Per quanto riguarda la gara, mister Giannini opta per il 3-5-2, facendo scendere in campo Koprivec in porta; Pianu, Abbate e Tagliani in difesa; Pederzoli, Scaglia, Mancini, Moro e Mounard a centrocampo e Di Gennaro e Di Carmine in attacco.
Dal canto suo, il Cesena risponde con Antonioli tra i pali; Petras, Lauro, De Feudis e Volta in difesa; Biasi, Giaccherini, Piangerelli e Djuric a centrocampo; Do Prado e Pedrelli in attacco.
Già dalle prime battute si note che il Gallipoli subisce la pressione dei bianconeri e a soli due minuti dall'inizio il bosniaco Milan Djuric si trova a un passo dal vantaggio grazie a un preciso tocco a servire di Do Prado, ma il centrocampista cesenate sbaglia clamorosamente.
Il tempo passa con il Gallipoli schiacciato nella propria metà campo, quasi a voler risparmiare le energie per il secondo tempo, evitando il profondo calo fisico avvenuto nella precedente partita contro l'Ascoli.
I giallorossi si fanno vedere dalle parti dell'espertissimo Antonioli solo al quarto d'ora con un buon colpo di testa del capitano Francesco Di Gennaro, premiato oggi dalla Curva Sud per aver segnato venerdì scorso ad Ascoli il primo gol del Gallipoli in Serie B.
Al 20' è il brasiliano Do Prado a rendersi pericoloso in area, ma non viene supportato dai compagni di gara e l'azione si conclude con un nulla di fatto.
Al 27' Koprivec è autore di una miracolosa parata su Giaccherini che dalla distanza ravvicinata non riesce a superare l'attento portiere.
Al minuto 35' ci prova ancora Francesco Di Gennaro, spalle alla porta riesce a liberarsi del proprio marcatore ma la sua conclusione dopo una girata è facile preda del portiere.
Dopo un minuto di recupero il signor Tozzi manda le squadre negli spogliatoi.
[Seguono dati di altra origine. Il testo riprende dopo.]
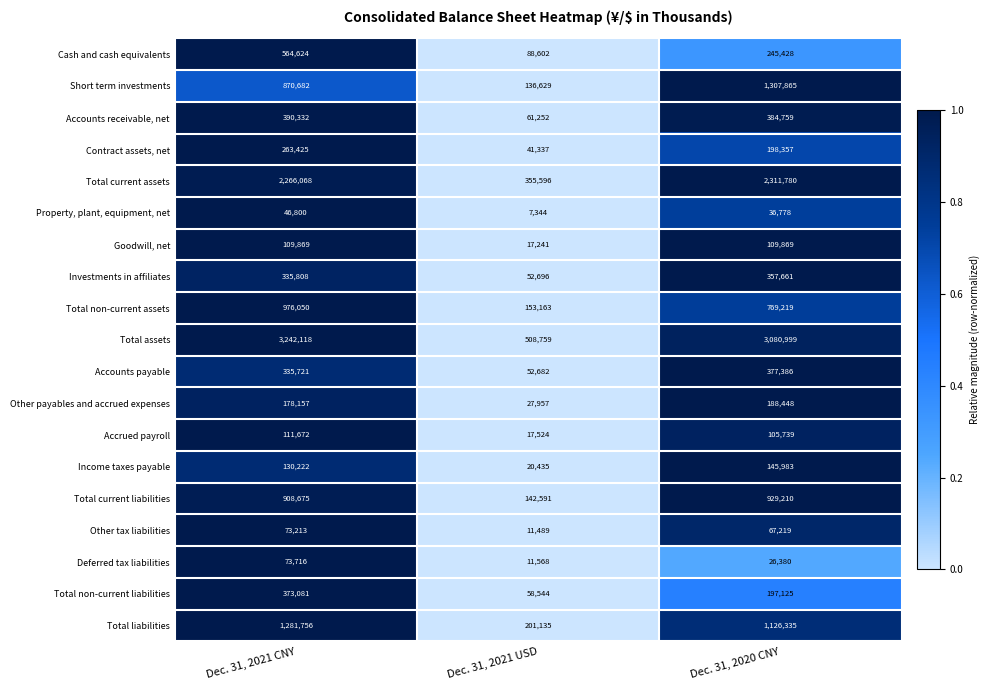

What is the sum of all Accounts receivable, net values?

836343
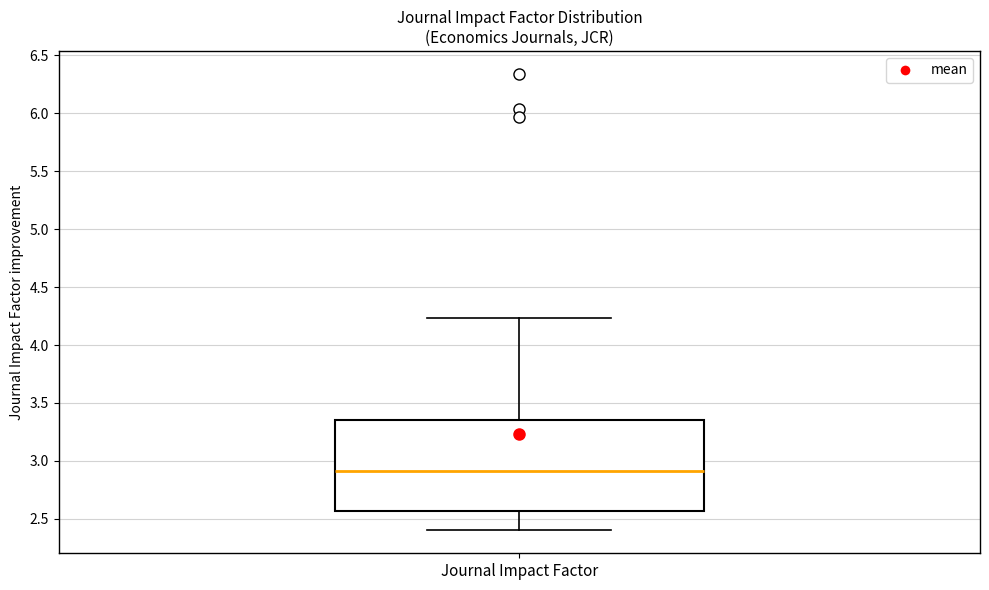

Where is the lower edge of the box for Journal Impact Factor on the y-axis? The values are not printed on the chart, so give them approximately, as read against the axis.

2.55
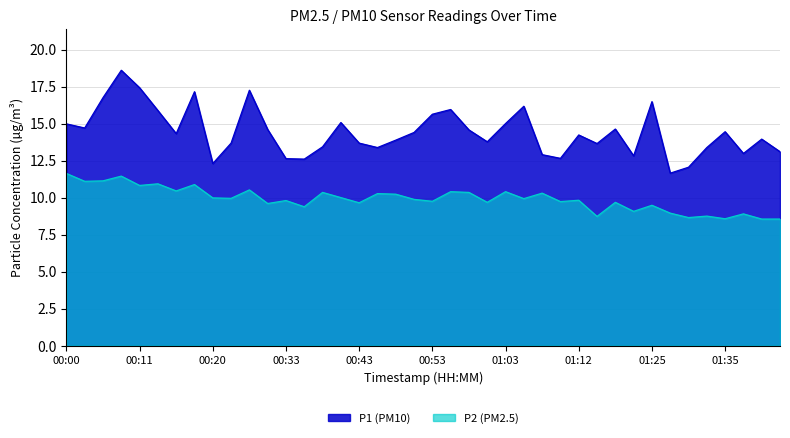

What is the maximum value shown in the chart?

18.6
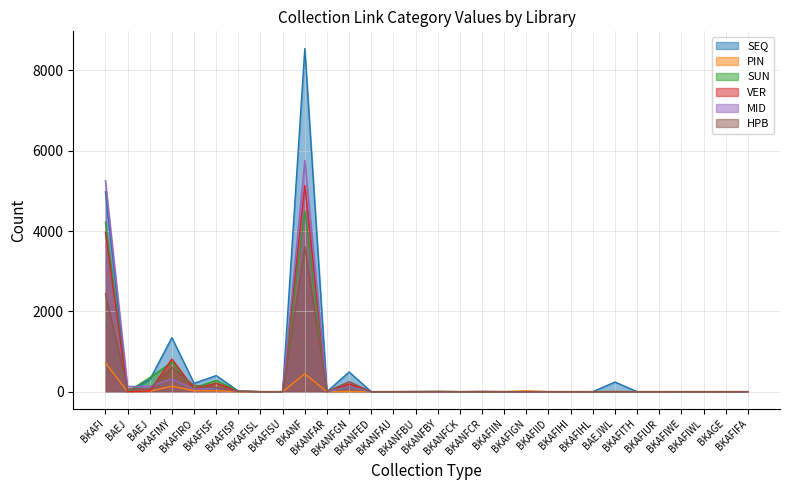

True or false: SUN and PIN intersect in this chart.

False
La ripresa riparte con gli stessi ventidue del primo tempo e neanche dopo tre minuti il Cesena va in rete ma l'arbitro un istante ferma il gioco per gioco pericoloso.
La risposa dei padroni di casa non si fa attendere e Di Carmine costringe al volo Antonioli per scongiurare il peggio.
Al 6' viene annullato un altro gol agli ospiti: azione su contropiede, palla al centro per Giaccherini che mette dentro ma secondo il direttore di gara la posizione del bianconero è in fuorigioco.
La gara scorre fino al 16', protagonista è Tagliani che si rende autore di un fallo su Djuric che li costerà il giallo.
Al 22' gli ospiti passano meritatamente in vantaggio: cross per Giaccherini che salta più in alto di tutti e incorna verso la porta, al portiere gallipolino sfugge la sfera che passa sotto le gambe e va a depositarsi lentamente in rete, 1-0!
Solo sette minuti dopo e Tagliani è di nuovo autore di un fallo da giallo, questa volta in area di rigore che costa l'espulsione e il penalty: alla battuta va Do Prado che spiazza Koprivec, è 2-0.
Ormai la partita è virtualmente chiusa ma c'è spazio per Ginestra che in pieno recupero riesce a colpire la traversa da calcio di punizione.
Dopo cinque minuti di recupero il direttore di gara manda le squadre sotto le doccie, il Cesena porta a casa i tre punti a danno del Gallipoli, poco incisivo e caparbio.
Senza nessun rimpianto si pensa alla prossima partita di domenica contro il Grosseto, ribadendo che l'obbiettivo di quest'anno è la salvezza!